Em Seoul, capital da Coréia do Sul, a população de um dos bairros mais populosos da cidade tem uma nova área de lazer. Ladeado por avenidas e prédios corre o rio Cheonggyecheon, em cujas margens existem pequenos jardins e áreas de passeio, muito utilizados pela população. O rio, limpo e habitado por diversas espécies de peixes, se estende por mais de cinco quilômetros pela cidade, por vezes interrompido por cascatas e atravessado por pequenas pontes. Um ambiente idílico em plena área urbana, em região onde até o início da década passada se erguia um elevado, percorrido diariamente por milhares de automóveis. 
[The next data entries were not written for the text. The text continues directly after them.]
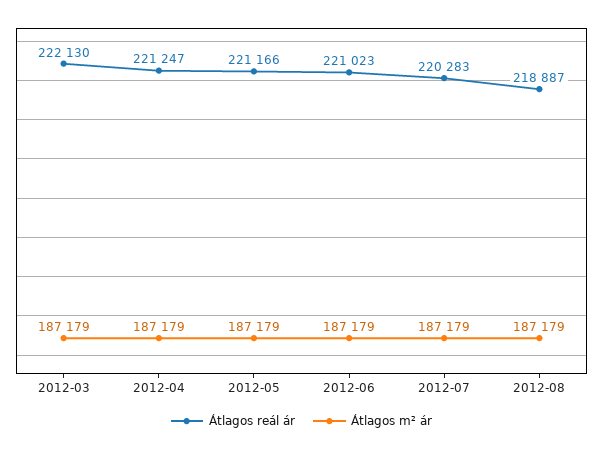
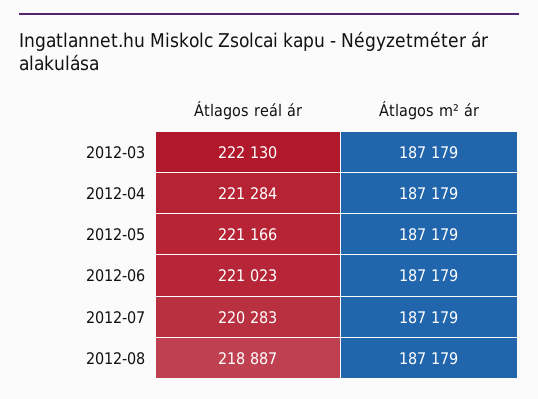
  {
    "Átlagos reál ár": {
      "2012-03": 222130,
-     "2012-04": 221247,
+     "2012-04": 221284,
      "2012-05": 221166,
      "2012-06": 221023,
      "2012-07": 220283,
      "2012-08": 218887
    },
    "Átlagos m² ár": {
      "2012-03": 187179,
      "2012-04": 187179,
      "2012-05": 187179,
      "2012-06": 187179,
      "2012-07": 187179,
      "2012-08": 187179
    }
  }

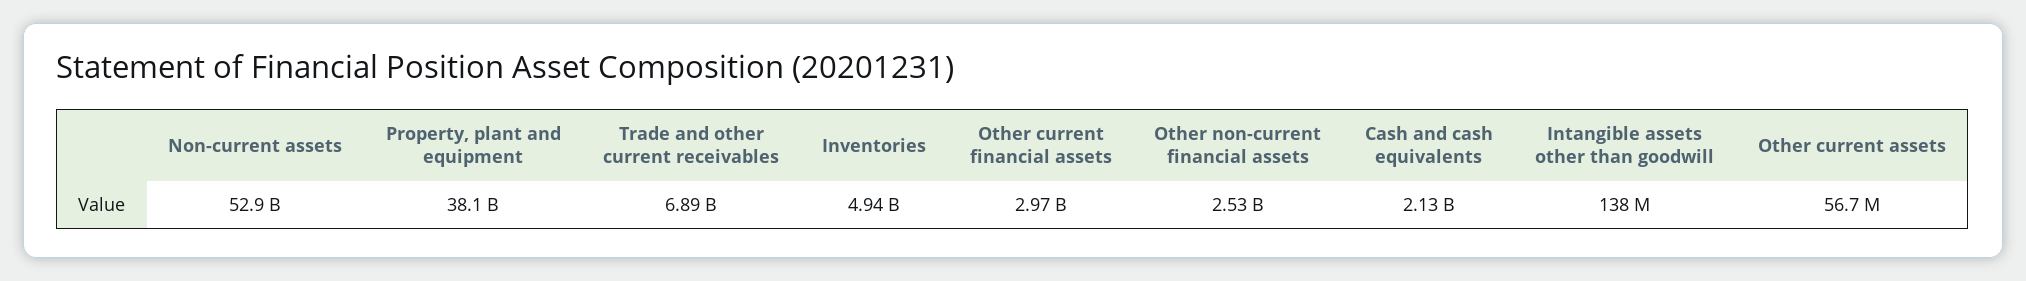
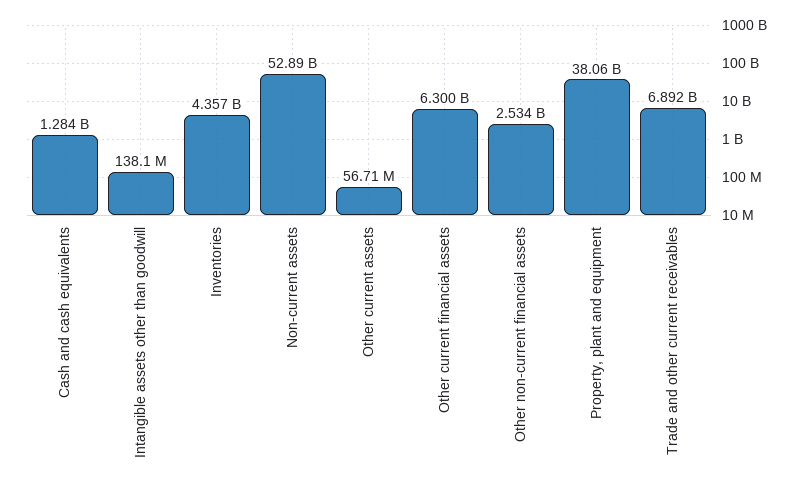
  {
    "Non-current assets": 52890000000,
    "Property, plant and equipment": 38060000000,
    "Trade and other current receivables": 6892000000,
-   "Inventories": 4940000000,
+   "Inventories": 4357000000,
-   "Other current financial assets": 2970000000,
+   "Other current financial assets": 6300000000,
    "Other non-current financial assets": 2534000000,
-   "Cash and cash equivalents": 2130000000,
+   "Cash and cash equivalents": 1284000000,
    "Intangible assets other than goodwill": 138100000,
    "Other current assets": 56710000
  }

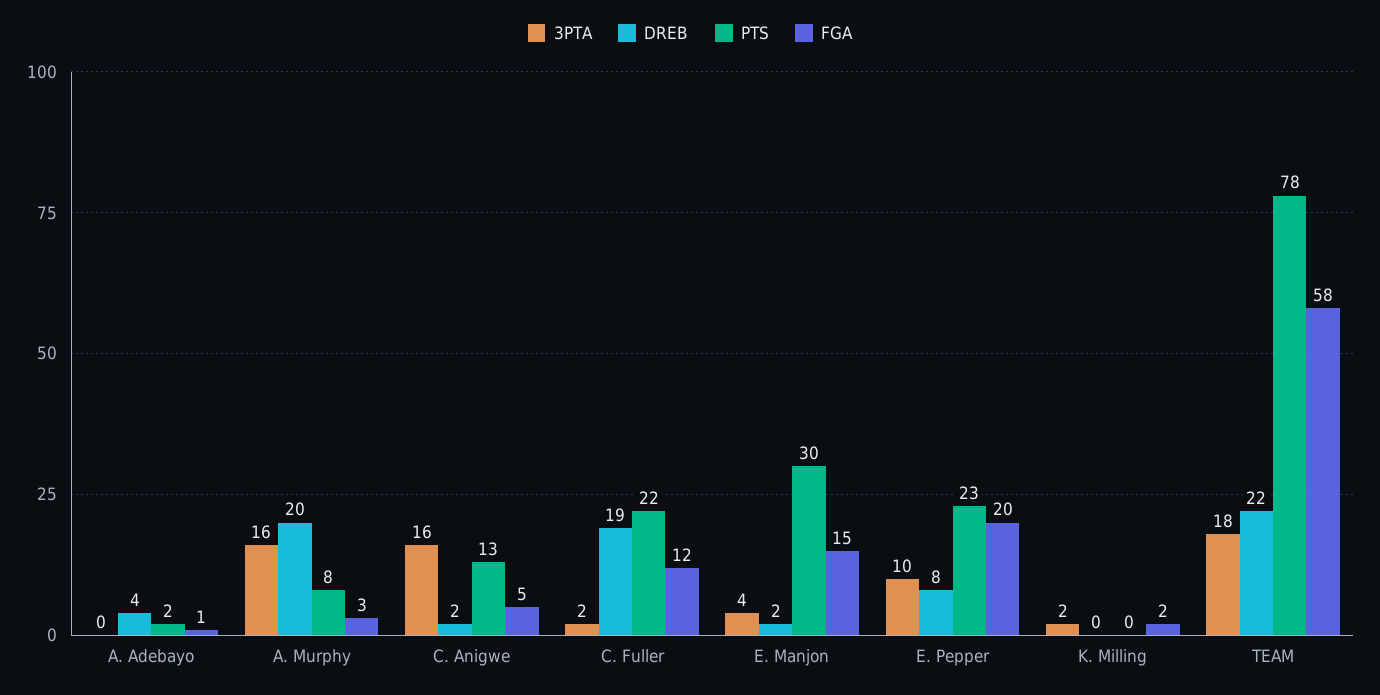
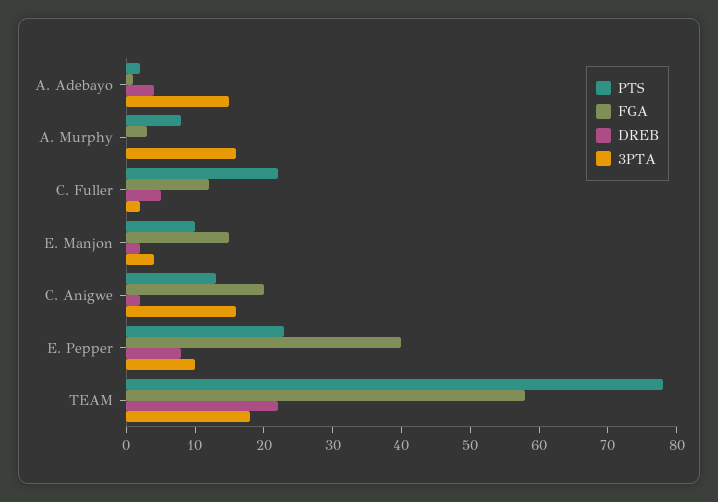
  {
    "3PTA": {
-     "A. Adebayo": 0,
+     "A. Adebayo": 15,
      "A. Murphy": 16,
      "C. Anigwe": 16,
      "C. Fuller": 2,
      "E. Manjon": 4,
      "E. Pepper": 10,
-     "K. Milling": 2,
      "TEAM": 18
    },
    "DREB": {
      "A. Adebayo": 4,
-     "A. Murphy": 20,
+     "A. Murphy": 0,
      "C. Anigwe": 2,
-     "C. Fuller": 19,
+     "C. Fuller": 5,
      "E. Manjon": 2,
      "E. Pepper": 8,
-     "K. Milling": 0,
      "TEAM": 22
    },
    "PTS": {
      "A. Adebayo": 2,
      "A. Murphy": 8,
      "C. Anigwe": 13,
      "C. Fuller": 22,
-     "E. Manjon": 30,
+     "E. Manjon": 10,
      "E. Pepper": 23,
-     "K. Milling": 0,
      "TEAM": 78
    },
    "FGA": {
      "A. Adebayo": 1,
      "A. Murphy": 3,
-     "C. Anigwe": 5,
+     "C. Anigwe": 20,
      "C. Fuller": 12,
      "E. Manjon": 15,
-     "E. Pepper": 20,
+     "E. Pepper": 40,
-     "K. Milling": 2,
      "TEAM": 58
    }
  }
Dois exemplos de como é possível conviver com os cursos d'água em plena área urbana, mesmo em grande metrópoles. Seoul, por exemplo, tem uma população de 10,1 milhões de habitantes concentrada em uma área de 605 km²; pouco mais de um terço da área da cidade de São Paulo (1.522 km²) para uma população quase equivalente (São Paulo tem 12 milhões de habitantes). Assim, quando aqui no Brasil invadimos as áreas de várzea, ocupando as baixas dos rios com avenidas e obras urbanas, não se trata absolutamente de falta de espaço.
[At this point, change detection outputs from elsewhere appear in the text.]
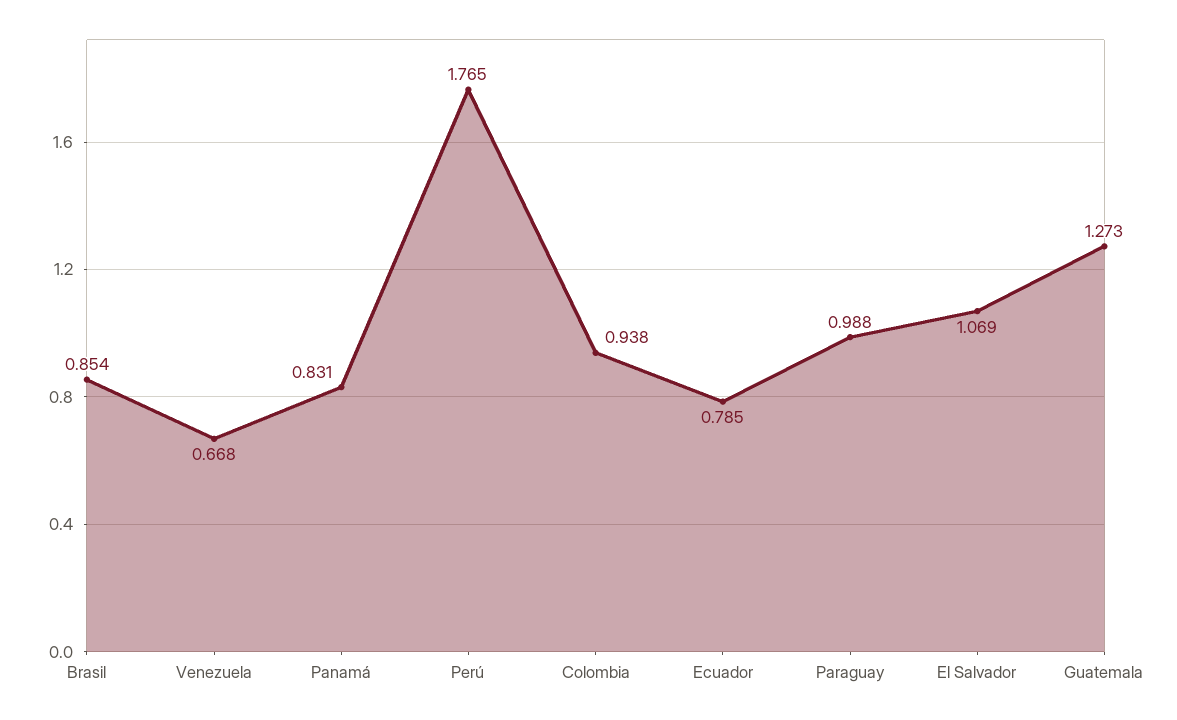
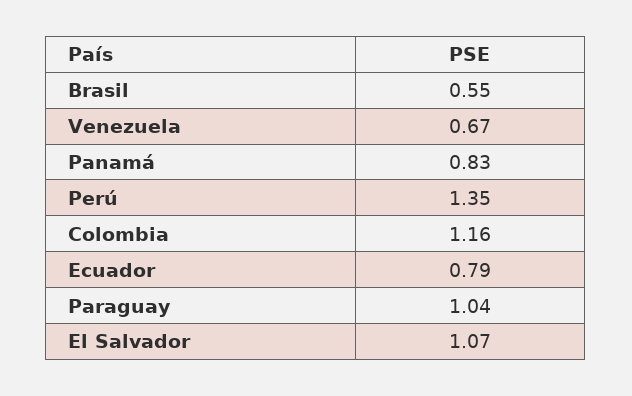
  {
-   "Brasil": 0.854,
+   "Brasil": 0.55,
    "Venezuela": 0.668,
    "Panamá": 0.831,
-   "Perú": 1.765,
+   "Perú": 1.35,
-   "Colombia": 0.938,
+   "Colombia": 1.16,
    "Ecuador": 0.785,
-   "Paraguay": 0.988,
+   "Paraguay": 1.04,
-   "El Salvador": 1.069,
+   "El Salvador": 1.069
-   "Guatemala": 1.273
  }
Isto ocorre porque em grande parte das administrações municipais ainda persiste uma visão urbanística que tem origens no passado. Segundo este tipo de pensamento, muito em voga entre os urbanistas e planejadores no final do século XIX e início do XX, as regiões baixas das várzeas e dos rios continham miasmas, "ares ou vapores" que podiam transmitir doenças como o cólera. O médico inglês William Farr, responsável pelo censo populacional de Londres em 1851, foi um ferrenho defensor e propagador desta teoria. O argumento também foi usado para que o arquiteto francês Hausmann pudesse promover a reurbanização da capital francesa, desalojando milhares de pessoas pobres que viviam em prédios antigos, localizados perto do rio Sena.
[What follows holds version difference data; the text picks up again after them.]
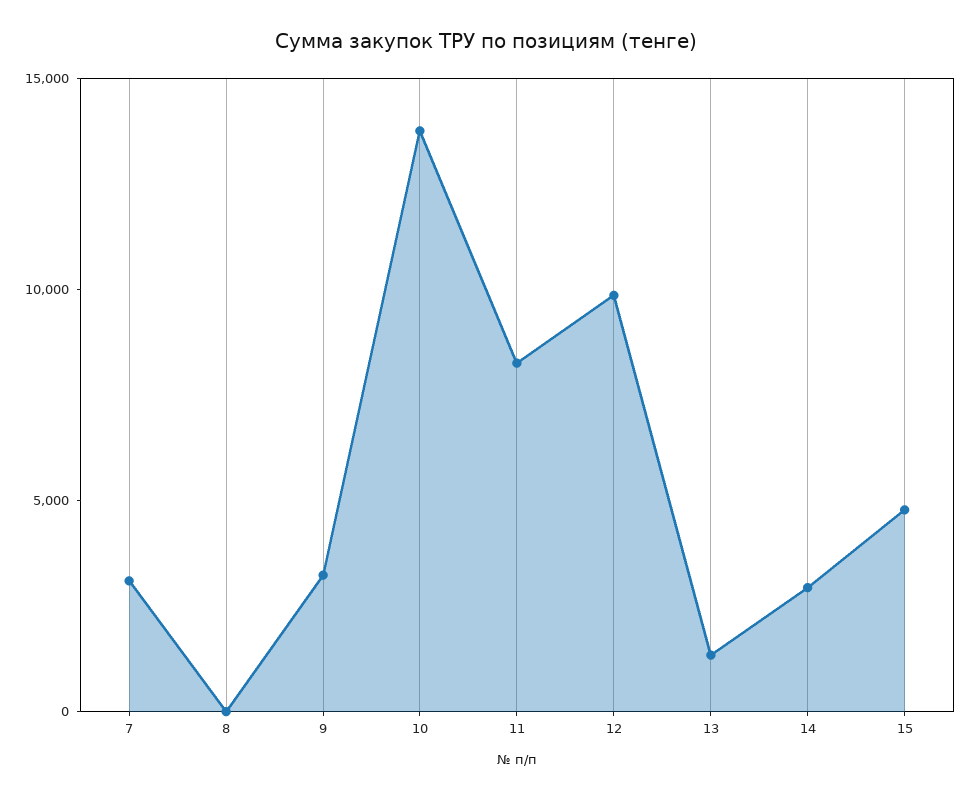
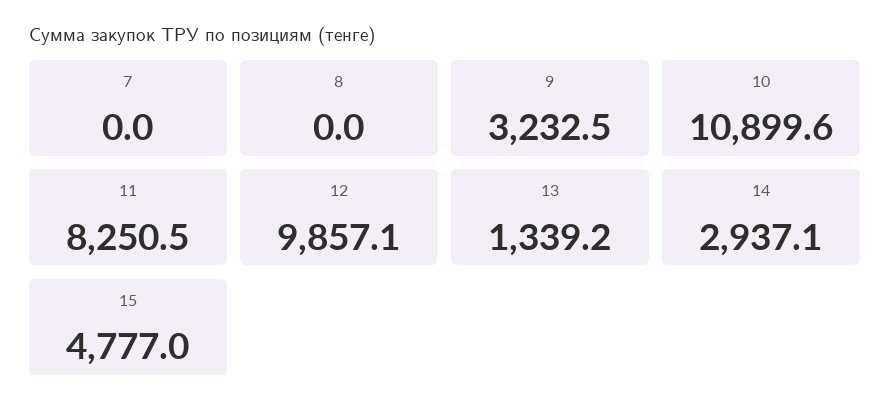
  {
-   "7": 3000,
+   "7": 0,
    "8": 0,
    "9": 3232.5,
-   "10": 14000,
+   "10": 10899.6,
    "11": 8250.5,
    "12": 9857.1,
    "13": 1339.2,
    "14": 2937.1,
    "15": 4777
  }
Apesar de partir do incorreto pressuposto dos miasmas, a teoria acertava no fato de que áreas de várzea e rios podiam ser foco de doenças, por serem habitat de mosquitos, ratos, baratas e outros tipos de vetores transmissores. A teoria errava quando assumia que estas áreas deveriam ser simplesmente aterradas, transformadas em avenidas, ter os rios canalizados; por serem estas áreas "sujas" e "não urbanas", que não deveriam nem poderiam ser incorporadas ao espaço urbano.
Este tipo de visão influenciou muitos urbanistas e administradores, responsáveis pela modernização dos centros urbanos durante o século XX. No entanto, em muitas cidades o processo foi revertido, fazendo com que várzeas e rios fossem inteligentemente incorporados ao dia a dia da cidade, propiciando bem estar, lazer e contato com a natureza. No Brasil, ainda aguardamos pela recuperação de rios como o Tietê, Tamanduateí, Pinheiros, Aricanduva e outros país afora, e sua  inserção ao espaço urbano.